The much-hyped romantic comedy, which struck a cord with Asian-American audiences in particular because of its predominantly Asian cast, pulled in more than $165 million through Sept. 30 at the box office in US and Canada, the world’s largest movie market.

Crazy Rich Asians surpassed both 2009’s The Proposal, starring Sandra Bullock and Ryan Reynolds, and 2008’s Sex and the City film at the box office, according to industry tracker Box Office Mojo. That makes it now the sixth highest-grossing rom com ever, behind 1998’s There’s Something About Mary in fifth place. Globally, the film, which cost about $30 million to make, has earned more than $218 million.

High-profile romantic comedies have been fewer and farther between in the last decade because of their limited prospects at the box office.

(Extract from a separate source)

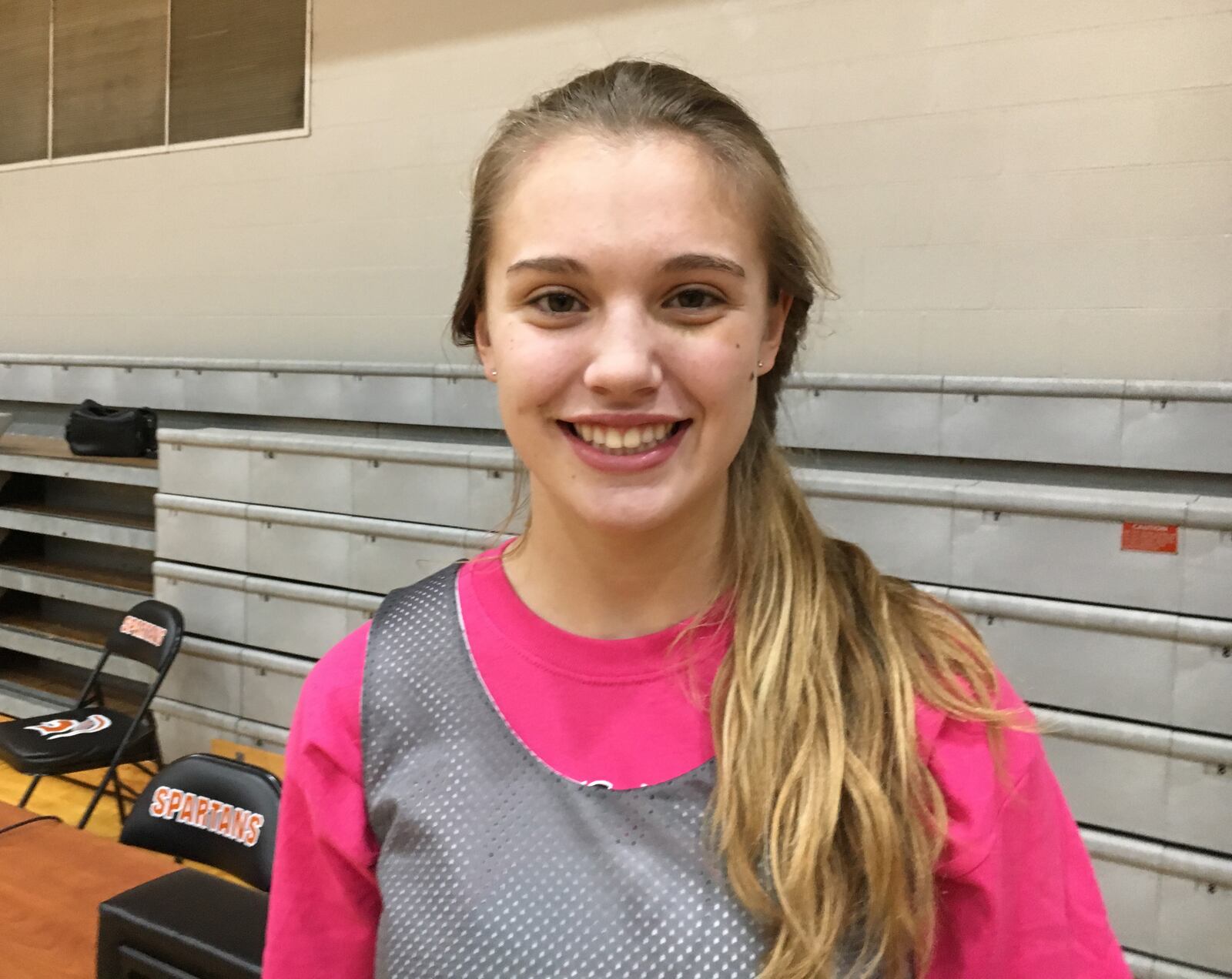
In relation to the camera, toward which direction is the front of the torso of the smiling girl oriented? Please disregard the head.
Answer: toward the camera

The highest-grossing romantic comedy in history, My Big Fat Greek Wedding, earned $368 million globally in 2002. The big-budget superhero movies, action flicks, and franchises that studios have gravitated toward instead routinely earn far more, and get sequels. This year’s big event films, like Black Panther, Avengers: Infinity War, and the second Jurassic World movie, each earned more than $1 billion worldwide. Last year, fewer romantic comedies hit US cinemas than in any year since 1989, Box Office Mojo data shows.

Independent studios, cable-TV networks like Lifetime and Hallmark Channel, and streaming services such as Netflix have picked up the slack. Netflix has invested more in romantic comedies with new releases like To All the Boys I’ve Loved Before, Kissing Booth, and Set It Up hitting the service this year. It says about two-thirds of its global audience watches the genre.

The streaming platform reportedly offered a lot of money up-front for Crazy Rich Asians, more than studio Warner Bros., but the creators turned the payday down. They felt the movie, the first in Hollywood since 1993’s Joy Luck Club to star a majority Asian cast, was too important not be shown on the big screen.

“Here, we have a chance for this gigantic payday instantaneously,” Crazy Rich Asians author Kevin Kwan told the Hollywood Reporter. “But Jon and I both felt this sense of purpose. We needed this to be an old-fashioned cinematic experience, not for fans to sit in front of a TV and just press a button.”

Kwan and director Chu should both feel good about that decision now.